Viver em condomínio

Viver em condomínio não é um processo pacífico face à dificuldade de harmonizar e conciliar a dupla condição de proprietários e comproprietários, pelo que, importa evitar situações susceptíveis de potenciar o surgimento de conflitos de vizinhança. O desiderato deste blogue é abordar as questões práticas inerentes ao regime jurídico da propriedade horizontal, atento o interesse colectivo dos condóminos em geral e administradores em particular.

9/05/2023

A Assembleia de Condóminos


1.1 A Assembleia de Condóminos

Como temos vindo a referir, para formar e manifestar a vontade própria do condomínio quanto às partes comuns e aos “serviços de interesse comum” é necessário um órgão deliberativo. Assim, a competência de tal órgão está restrita às “relações respeitantes ao uso, ao gozo e à conservação das coisas e serviços comuns, estando-lhe vedado invadir a esfera da propriedade individual e exclusiva de cada condómino”.(8) 
 
À assembleia compete, portanto, tomar posição sobre todas as questões relativas às partes comuns, encarregar o administrador de executar as suas deliberações (art. 1436º, al. l) do CC), bem como controlar a sua actividade, seja através da aprovação das suas contas (art. 1431º do CC), seja revogando os seus actos por via de recurso (art. 1438º do CC).
 
Os DL nº 268/94 e 269/94, ambos de 25 de Outubro, surgiram em complemento do DL nº 267/94, também de 25 de Outubro, e das alterações que este introduziu no regime da PH e vieram estabelecer regras “sobre matérias estranhas à natureza de um diploma como o CC ou com carácter regulamentar”, alargando a competência da assembleia de condóminos.(9)
 
Enquanto principal órgão de administração das partes comuns do edifício, a assembleia de condóminos reúne necessariamente, em sessões ordinárias, a realizar uma vez por ano (art. 1431º, nº 1 do CC),(10) sendo que a assembleia pode reunir, ainda, extraordinariamente, nos termos do art. 1431º, nº 2, quando convocada pelo administrador ou por condóminos que representem, pelo menos, 1/4 do capital investido ([25% ou 250‰), (11) não existindo limitação sobre a matéria da convocatória, “desde que cingida, naturalmente, à competência da assembleia”.(12)
 
Quanto à convocatória para tais reuniões, em termos gerais, deve realizar-se carta registada, enviada com 10 dias de antecedência (13) ou, alternativamente, ser feita por aviso convocatório feito com a mesma antecedência, sendo que neste último caso, a convocatória só se considera regularmente feita se for assinado o respectivo recibo de recepção.
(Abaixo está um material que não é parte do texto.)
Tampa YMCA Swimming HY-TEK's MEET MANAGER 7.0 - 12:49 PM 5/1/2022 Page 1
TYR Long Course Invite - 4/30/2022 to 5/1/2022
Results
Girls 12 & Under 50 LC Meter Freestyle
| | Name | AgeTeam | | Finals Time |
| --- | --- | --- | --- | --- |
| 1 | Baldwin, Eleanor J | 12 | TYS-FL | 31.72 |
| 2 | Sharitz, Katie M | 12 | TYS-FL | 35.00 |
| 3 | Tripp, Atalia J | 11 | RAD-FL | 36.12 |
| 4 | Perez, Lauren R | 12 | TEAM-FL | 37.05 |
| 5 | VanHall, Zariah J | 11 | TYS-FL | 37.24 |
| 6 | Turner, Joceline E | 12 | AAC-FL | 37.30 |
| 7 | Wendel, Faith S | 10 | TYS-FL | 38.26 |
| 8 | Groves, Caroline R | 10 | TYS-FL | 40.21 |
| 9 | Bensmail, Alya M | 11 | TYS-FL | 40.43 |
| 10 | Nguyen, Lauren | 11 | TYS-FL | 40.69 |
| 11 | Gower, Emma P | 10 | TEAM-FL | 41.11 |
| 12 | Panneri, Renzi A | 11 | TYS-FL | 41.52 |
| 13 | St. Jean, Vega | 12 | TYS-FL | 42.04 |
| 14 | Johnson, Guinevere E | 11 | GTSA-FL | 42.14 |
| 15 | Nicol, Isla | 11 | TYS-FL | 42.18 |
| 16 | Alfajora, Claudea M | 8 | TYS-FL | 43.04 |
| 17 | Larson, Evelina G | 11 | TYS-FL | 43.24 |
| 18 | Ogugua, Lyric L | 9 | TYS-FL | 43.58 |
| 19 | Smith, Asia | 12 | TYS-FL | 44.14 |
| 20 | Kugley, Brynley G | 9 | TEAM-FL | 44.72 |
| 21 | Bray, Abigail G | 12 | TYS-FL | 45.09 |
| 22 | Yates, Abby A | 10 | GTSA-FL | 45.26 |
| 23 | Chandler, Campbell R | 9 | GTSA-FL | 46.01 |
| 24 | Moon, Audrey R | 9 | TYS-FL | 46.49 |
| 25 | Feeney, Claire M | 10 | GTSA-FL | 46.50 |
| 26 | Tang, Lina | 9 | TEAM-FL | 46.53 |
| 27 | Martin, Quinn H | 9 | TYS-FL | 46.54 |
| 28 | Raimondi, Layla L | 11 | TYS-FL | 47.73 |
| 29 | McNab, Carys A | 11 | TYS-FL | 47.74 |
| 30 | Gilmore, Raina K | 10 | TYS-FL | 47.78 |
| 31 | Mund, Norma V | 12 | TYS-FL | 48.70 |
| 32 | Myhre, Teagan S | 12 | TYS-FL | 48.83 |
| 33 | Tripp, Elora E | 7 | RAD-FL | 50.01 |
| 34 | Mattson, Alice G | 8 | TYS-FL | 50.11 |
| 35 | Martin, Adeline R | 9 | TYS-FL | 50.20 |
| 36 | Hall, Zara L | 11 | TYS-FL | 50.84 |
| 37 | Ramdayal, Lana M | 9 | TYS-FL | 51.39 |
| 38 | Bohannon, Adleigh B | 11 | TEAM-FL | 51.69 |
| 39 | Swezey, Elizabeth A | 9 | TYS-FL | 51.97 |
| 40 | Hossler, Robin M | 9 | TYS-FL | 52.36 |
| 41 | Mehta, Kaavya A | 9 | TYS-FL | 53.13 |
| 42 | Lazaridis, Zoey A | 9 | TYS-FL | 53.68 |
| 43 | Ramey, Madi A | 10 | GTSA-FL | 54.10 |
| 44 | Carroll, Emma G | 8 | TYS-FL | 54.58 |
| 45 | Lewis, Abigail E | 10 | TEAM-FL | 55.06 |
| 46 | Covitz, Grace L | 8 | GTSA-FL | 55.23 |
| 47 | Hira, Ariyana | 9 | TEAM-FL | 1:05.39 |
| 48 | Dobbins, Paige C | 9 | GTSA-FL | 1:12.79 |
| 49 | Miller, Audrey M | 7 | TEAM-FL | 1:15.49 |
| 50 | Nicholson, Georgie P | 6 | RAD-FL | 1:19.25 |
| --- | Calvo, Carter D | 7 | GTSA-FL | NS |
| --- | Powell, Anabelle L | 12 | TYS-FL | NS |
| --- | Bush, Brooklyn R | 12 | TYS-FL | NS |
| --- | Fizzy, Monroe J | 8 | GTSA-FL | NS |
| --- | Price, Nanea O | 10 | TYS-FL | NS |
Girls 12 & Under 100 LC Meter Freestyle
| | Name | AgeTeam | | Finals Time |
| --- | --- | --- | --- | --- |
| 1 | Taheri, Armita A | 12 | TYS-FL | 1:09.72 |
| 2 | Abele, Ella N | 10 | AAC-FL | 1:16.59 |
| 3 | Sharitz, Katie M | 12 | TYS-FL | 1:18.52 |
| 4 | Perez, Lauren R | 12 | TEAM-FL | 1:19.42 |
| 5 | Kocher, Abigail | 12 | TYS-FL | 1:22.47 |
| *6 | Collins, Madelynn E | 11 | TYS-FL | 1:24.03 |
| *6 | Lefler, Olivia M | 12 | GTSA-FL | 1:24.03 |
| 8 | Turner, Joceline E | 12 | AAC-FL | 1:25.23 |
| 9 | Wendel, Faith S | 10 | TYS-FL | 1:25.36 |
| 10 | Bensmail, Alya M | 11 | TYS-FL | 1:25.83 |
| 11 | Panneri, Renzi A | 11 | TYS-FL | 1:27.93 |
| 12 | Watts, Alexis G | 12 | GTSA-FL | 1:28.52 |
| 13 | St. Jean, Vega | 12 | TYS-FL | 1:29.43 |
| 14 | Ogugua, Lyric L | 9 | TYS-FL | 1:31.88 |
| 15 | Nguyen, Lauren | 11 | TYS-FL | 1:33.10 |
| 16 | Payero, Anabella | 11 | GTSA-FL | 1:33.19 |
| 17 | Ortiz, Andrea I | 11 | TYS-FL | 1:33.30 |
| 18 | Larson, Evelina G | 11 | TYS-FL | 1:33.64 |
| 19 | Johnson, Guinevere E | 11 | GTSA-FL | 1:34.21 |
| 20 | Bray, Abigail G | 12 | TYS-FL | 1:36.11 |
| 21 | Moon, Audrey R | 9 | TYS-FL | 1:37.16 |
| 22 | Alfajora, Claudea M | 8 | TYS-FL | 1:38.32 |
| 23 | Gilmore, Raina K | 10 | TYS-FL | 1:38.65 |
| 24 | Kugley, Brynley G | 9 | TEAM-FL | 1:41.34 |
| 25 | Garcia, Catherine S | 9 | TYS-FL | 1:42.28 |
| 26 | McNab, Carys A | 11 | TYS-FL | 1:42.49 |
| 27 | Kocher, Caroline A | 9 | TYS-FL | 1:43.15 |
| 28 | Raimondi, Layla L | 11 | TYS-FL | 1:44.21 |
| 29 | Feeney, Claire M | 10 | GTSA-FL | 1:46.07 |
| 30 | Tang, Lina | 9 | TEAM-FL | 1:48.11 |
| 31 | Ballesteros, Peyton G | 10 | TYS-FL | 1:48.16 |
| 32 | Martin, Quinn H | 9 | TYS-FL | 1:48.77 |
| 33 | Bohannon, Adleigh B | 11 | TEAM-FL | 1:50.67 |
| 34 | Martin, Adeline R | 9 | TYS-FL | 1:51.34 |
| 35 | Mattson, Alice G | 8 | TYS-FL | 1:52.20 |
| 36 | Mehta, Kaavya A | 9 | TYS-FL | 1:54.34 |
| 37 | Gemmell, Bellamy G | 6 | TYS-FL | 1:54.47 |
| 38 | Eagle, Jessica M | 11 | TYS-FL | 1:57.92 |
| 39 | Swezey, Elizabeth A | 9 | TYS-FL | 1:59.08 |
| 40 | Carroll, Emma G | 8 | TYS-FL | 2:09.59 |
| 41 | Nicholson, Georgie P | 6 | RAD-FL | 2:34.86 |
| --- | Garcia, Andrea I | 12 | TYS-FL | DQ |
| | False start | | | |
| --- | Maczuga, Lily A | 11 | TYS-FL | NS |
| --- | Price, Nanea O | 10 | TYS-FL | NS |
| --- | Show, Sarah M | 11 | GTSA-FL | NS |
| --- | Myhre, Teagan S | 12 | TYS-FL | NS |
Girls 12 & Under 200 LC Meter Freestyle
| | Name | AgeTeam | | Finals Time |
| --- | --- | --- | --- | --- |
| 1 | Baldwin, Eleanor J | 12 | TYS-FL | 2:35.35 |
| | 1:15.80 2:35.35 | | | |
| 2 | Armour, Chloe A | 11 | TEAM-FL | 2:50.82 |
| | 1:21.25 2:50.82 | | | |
Além disso, tem de indicar, necessariamente, o dia, hora, local (14) e ordem de trabalhos da reunião e, ainda, informar sobre os assuntos cujas deliberações careçam de unanimidade de votos para aprovação (art. 1432º, nº 2 do CC).
 
Por fim, é obrigatório que, a cada reunião da assembleia de condóminos, corresponda uma acta, que deverá ser redigida e assinada por quem tenha presidido à reunião e devidamente subscrita pelos condóminos que nela tenham participado. 
 
Da acta deverá constar o relato resumido do modo como a reunião decorreu, especificando o teor das deliberações tomadas. 
 
Após serem regular e validamente aprovadas e exaradas em acta, as deliberações da assembleia vinculam todos os condóminos, porquanto representam a vontade de um órgão colegial. Também aqueles que ingressem no condomínio posteriormente à aprovação da deliberação se vincularão à mesma.(15)
 
A acta é também, no nosso entendimento, condição de eficácia das deliberações, porquanto,na sua falta,a deliberação, apesar de válida, fica suspensa na produção dos seus efeitos. Trata-se, assim, de documento ad probationem, necessário apenas para a prova da deliberação, pelo que esta não poderá ser executada enquanto não for documentada.(16)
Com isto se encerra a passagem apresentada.